» **Task goal**:
Print verbatim the lines from the beginning of the entries through the line containing "Localize all text", both ends included. Pictures should be left out.

» **The data**:
-=-=-
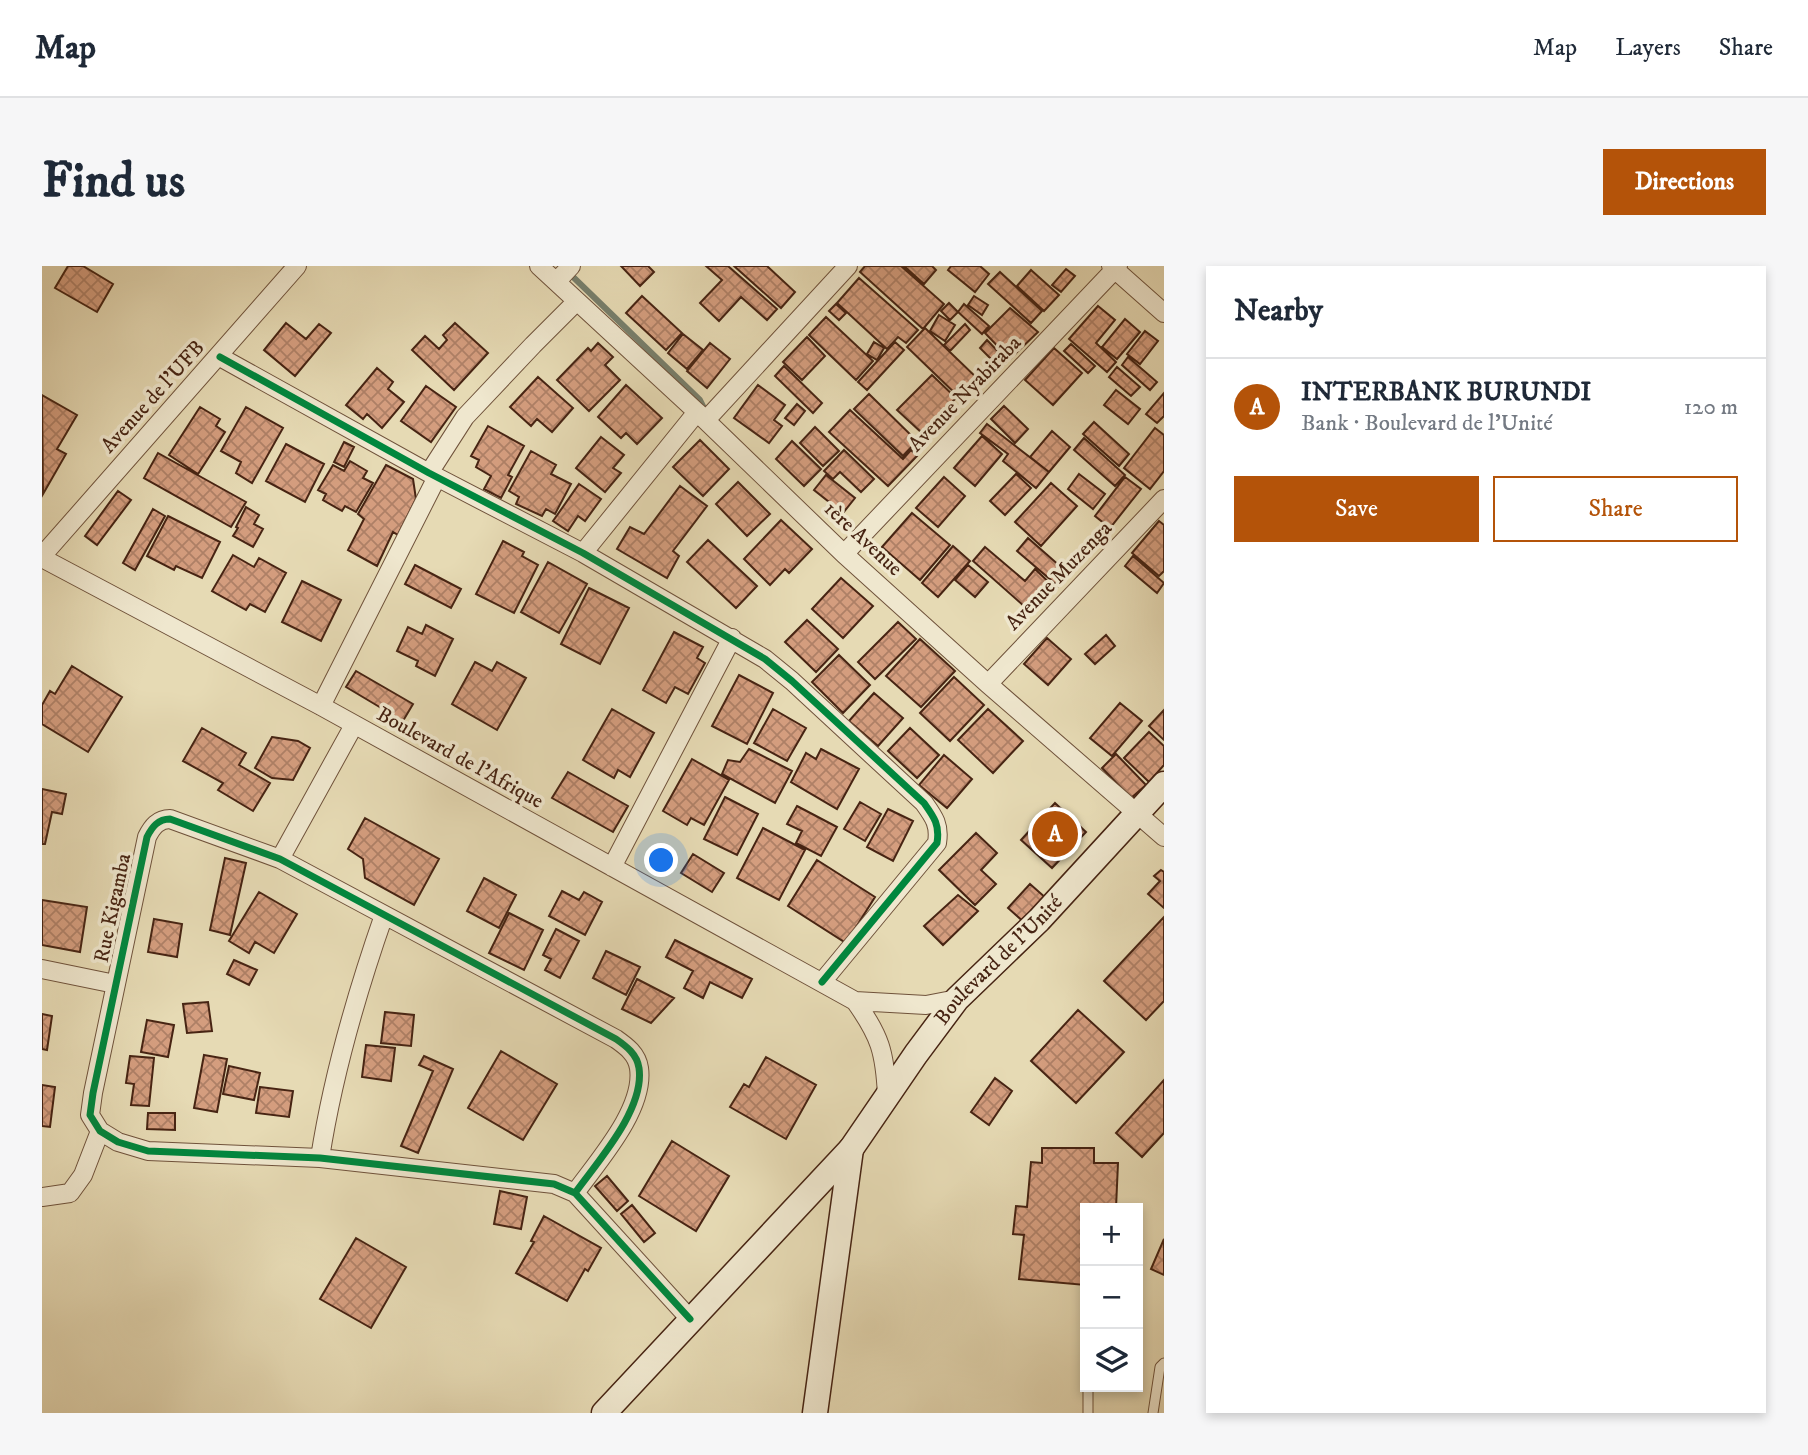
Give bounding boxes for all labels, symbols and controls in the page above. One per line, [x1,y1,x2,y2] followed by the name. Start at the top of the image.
[35,28,96,69] text: Map
[1533,33,1577,63] text: Map
[1615,33,1681,63] text: Layers
[1719,33,1773,63] text: Share
[1603,149,1766,215] button: Directions
[42,151,185,213] text: Find us
[1234,293,1323,330] text: Nearby
[903,330,1027,457] street label: Avenue Nyabiraba
[96,335,210,459] street label: Avenue de l'UFB
[1301,376,1591,409] text: INTERBANK BURUNDI
[1250,393,1264,422] text: A
[1684,393,1738,422] text: 120 m
[1301,409,1553,438] text: Bank · Boulevard de l'Unité
[1234,476,1479,542] button: Save
[1493,476,1738,542] button: Share
[818,496,908,582] street label: 1ère Avenue
[1000,516,1118,636] street label: Avenue Muzenga
[372,701,548,815] street label: Boulevard de l'Afrique
[1032,808,1078,860] pin: A
[644,843,678,877] your location
[89,851,137,965] street label: Rue Kigamba
[929,890,1068,1030] street label: Boulevard de l'Unité
[1080,1203,1143,1392] map controls
[1080,1203,1143,1266] button: +
[1080,1266,1143,1329] button: −
[1080,1329,1143,1392] button: layers

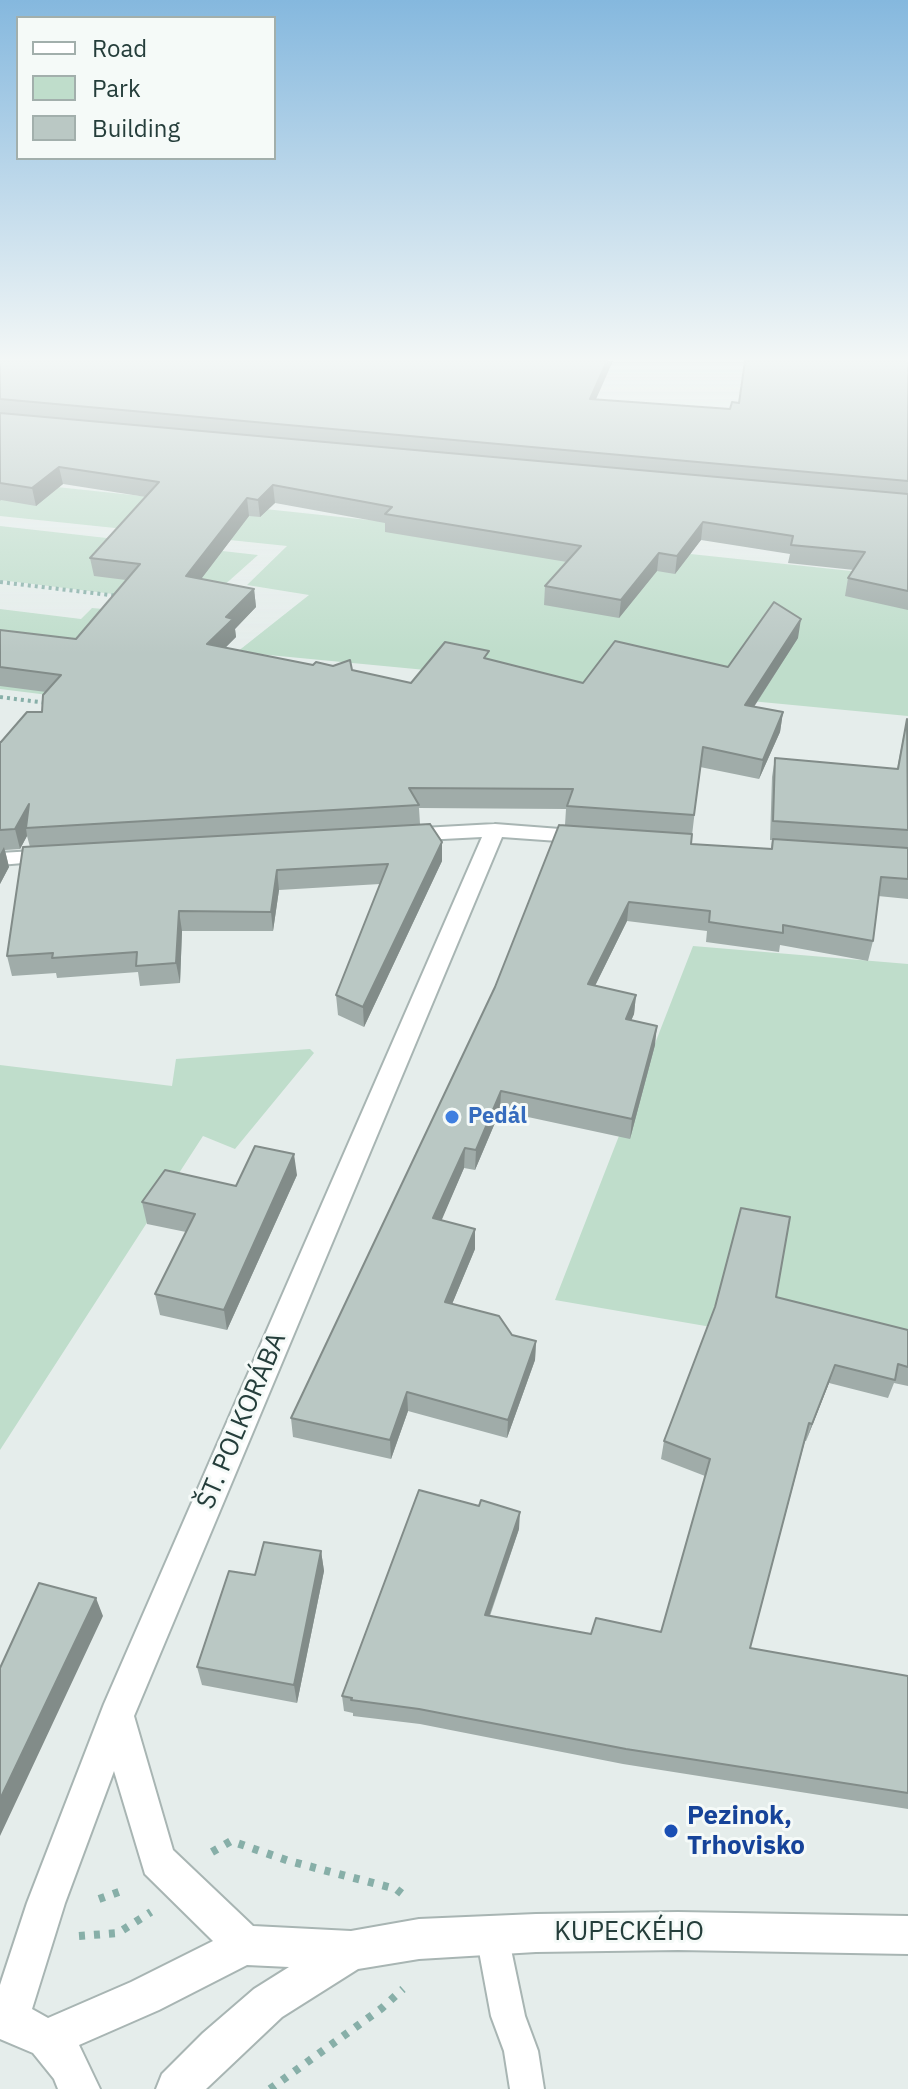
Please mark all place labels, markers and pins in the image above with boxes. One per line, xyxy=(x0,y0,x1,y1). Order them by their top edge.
place label: Pedál xyxy=(468,1104,527,1130)
marker: Pedál xyxy=(443,1108,461,1126)
place label: Pezinok, Trhovisko xyxy=(687,1800,805,1862)
marker: Pezinok, Trhovisko xyxy=(662,1822,680,1840)

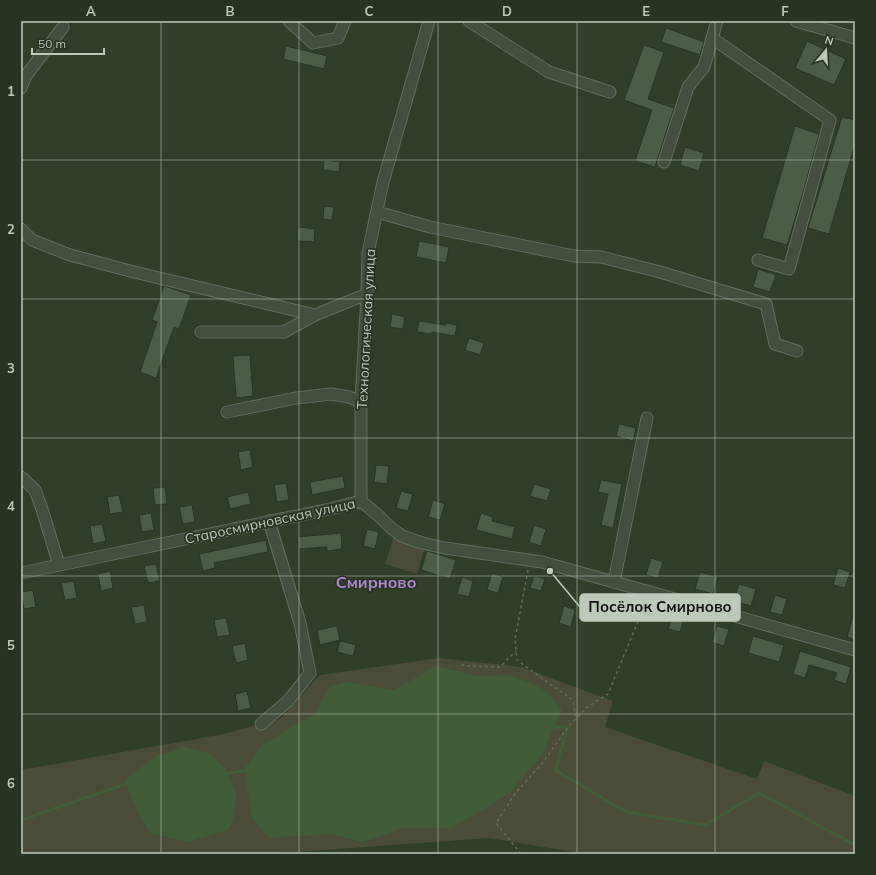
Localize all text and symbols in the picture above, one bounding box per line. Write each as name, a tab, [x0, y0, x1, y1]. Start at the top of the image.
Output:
text: A	[86, 3, 96, 19]
text: B	[226, 3, 235, 19]
text: C	[365, 3, 374, 19]
text: D	[502, 3, 512, 19]
text: E	[642, 3, 650, 19]
text: F	[781, 3, 789, 19]
scale bar	[32, 30, 104, 56]
north arrow	[806, 30, 846, 70]
text: N	[823, 33, 835, 48]
text: 50 m	[38, 36, 66, 51]
text: 1	[7, 83, 15, 99]
text: 2	[7, 221, 15, 237]
street label: Технологическая улица	[353, 248, 379, 410]
text: 3	[7, 360, 15, 376]
street label: Старосмирновская улица	[183, 494, 357, 548]
text: 4	[7, 498, 15, 514]
district label: Смирново	[336, 572, 416, 592]
callout: Посёлок Смирново	[580, 594, 740, 621]
text: Посёлок Смирново	[588, 597, 732, 616]
text: 5	[7, 637, 15, 653]
text: 6	[7, 775, 15, 791]

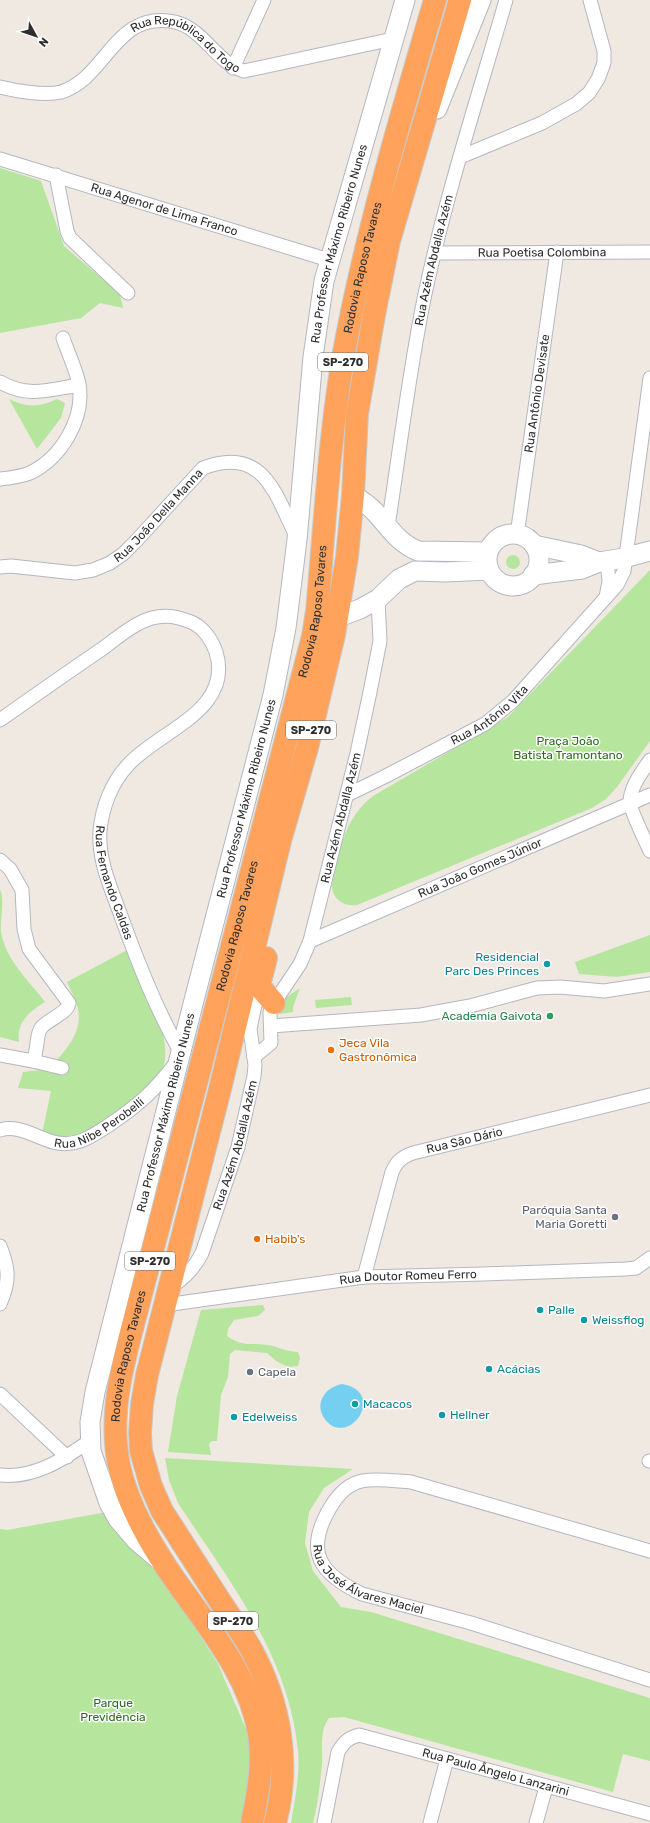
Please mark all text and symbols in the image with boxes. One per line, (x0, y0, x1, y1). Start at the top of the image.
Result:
street label: Rua República do Togo (128, 13, 242, 76)
north arrow (16, 16, 56, 56)
text: N (36, 35, 51, 49)
street label: Rua Professor Máximo Ribeiro Nunes (308, 142, 370, 344)
street label: Rua Agenor de Lima Franco (89, 180, 240, 239)
street label: Rua Azém Abdalla Azém (412, 193, 456, 327)
street label: Rodovia Raposo Tavares (341, 200, 385, 335)
street label: Rua Poetisa Colombina (478, 245, 606, 260)
street label: Rua Antônio Devisate (522, 333, 552, 454)
road number: SP-270 (318, 353, 368, 371)
street label: Rua João Della Manna (111, 466, 206, 565)
street label: Rodovia Raposo Tavares (295, 545, 330, 679)
street label: Rua Antônio Vita (448, 682, 531, 748)
street label: Rua Professor Máximo Ribeiro Nunes (214, 698, 279, 899)
road number: SP-270 (286, 721, 336, 739)
park label: Praça João Batista Tramontano (513, 734, 623, 762)
street label: Rua Azém Abdalla Azém (318, 751, 364, 884)
street label: Rua Fernando Caldas (93, 825, 136, 942)
street label: Rua João Gomes Júnior (416, 835, 545, 901)
street label: Rodovia Raposo Tavares (213, 859, 261, 993)
place label: Residencial Parc Des Princes (445, 950, 539, 978)
marker: Residencial Parc Des Princes (542, 959, 552, 969)
place label: Academia Gaivota (442, 1009, 542, 1023)
street label: Rua Professor Máximo Ribeiro Nunes (134, 1011, 198, 1213)
marker: Academia Gaivota (545, 1011, 555, 1021)
place label: Jeca Vila Gastronômica (339, 1036, 417, 1064)
marker: Jeca Vila Gastronômica (326, 1045, 336, 1055)
street label: Rua Azém Abdalla Azém (210, 1079, 260, 1212)
street label: Rua Nibe Perobelli (53, 1095, 147, 1151)
street label: Rua São Dário (425, 1124, 504, 1156)
place label: Paróquia Santa Maria Goretti (522, 1203, 607, 1231)
marker: Paróquia Santa Maria Goretti (610, 1212, 620, 1222)
place label: Habib's (265, 1232, 305, 1246)
marker: Habib's (252, 1234, 262, 1244)
road number: SP-270 (125, 1252, 175, 1270)
street label: Rua Doutor Romeu Ferro (338, 1267, 477, 1287)
street label: Rodovia Raposo Tavares (108, 1289, 149, 1422)
place label: Palle (548, 1303, 575, 1317)
marker: Palle (535, 1305, 545, 1315)
place label: Weissflog (592, 1313, 644, 1327)
marker: Weissflog (579, 1315, 589, 1325)
place label: Acácias (497, 1362, 541, 1376)
marker: Acácias (484, 1364, 494, 1374)
place label: Capela (258, 1365, 296, 1379)
marker: Capela (245, 1367, 255, 1377)
place label: Macacos (363, 1397, 412, 1411)
marker: Macacos (350, 1399, 360, 1409)
place label: Hellner (450, 1408, 490, 1422)
place label: Edelweiss (242, 1410, 297, 1424)
marker: Hellner (437, 1410, 447, 1420)
marker: Edelweiss (229, 1412, 239, 1422)
street label: Rua José Álvares Maciel (310, 1544, 425, 1617)
road number: SP-270 (208, 1612, 258, 1630)
park label: Parque Previdência (80, 1696, 146, 1724)
street label: Rua Paulo Ângelo Lanzarini (421, 1746, 571, 1799)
-=-=-
» **Written solution**:
Give bounding boxes for all labels, symbols and controls in the page above. One per line, [x1,y1,x2,y2] followed by the name. Start at the top of the image.
[35,28,96,69] text: Map
[1533,33,1577,63] text: Map
[1615,33,1681,63] text: Layers
[1719,33,1773,63] text: Share
[1603,149,1766,215] button: Directions
[42,151,185,213] text: Find us
[1234,293,1323,330] text: Nearby
[903,330,1027,457] street label: Avenue Nyabiraba
[96,335,210,459] street label: Avenue de l'UFB
[1301,376,1591,409] text: INTERBANK BURUNDI
[1250,393,1264,422] text: A
[1684,393,1738,422] text: 120 m
[1301,409,1553,438] text: Bank · Boulevard de l'Unité
[1234,476,1479,542] button: Save
[1493,476,1738,542] button: Share
[818,496,908,582] street label: 1ère Avenue
[1000,516,1118,636] street label: Avenue Muzenga
[372,701,548,815] street label: Boulevard de l'Afrique
[1032,808,1078,860] pin: A
[644,843,678,877] your location
[89,851,137,965] street label: Rue Kigamba
[929,890,1068,1030] street label: Boulevard de l'Unité
[1080,1203,1143,1392] map controls
[1080,1203,1143,1266] button: +
[1080,1266,1143,1329] button: −
[1080,1329,1143,1392] button: layers

Please mark all place labels, markers and pins in the image above with boxes. One per line, xyxy=(x0,y0,x1,y1). Order them by their top edge.
place label: Pedál xyxy=(468,1104,527,1130)
marker: Pedál xyxy=(443,1108,461,1126)
place label: Pezinok, Trhovisko xyxy=(687,1800,805,1862)
marker: Pezinok, Trhovisko xyxy=(662,1822,680,1840)

Localize all text and symbols in the picture above, one bounding box per line. Write each as name, a tab, [x0, y0, x1, y1]. Start at the top of the image.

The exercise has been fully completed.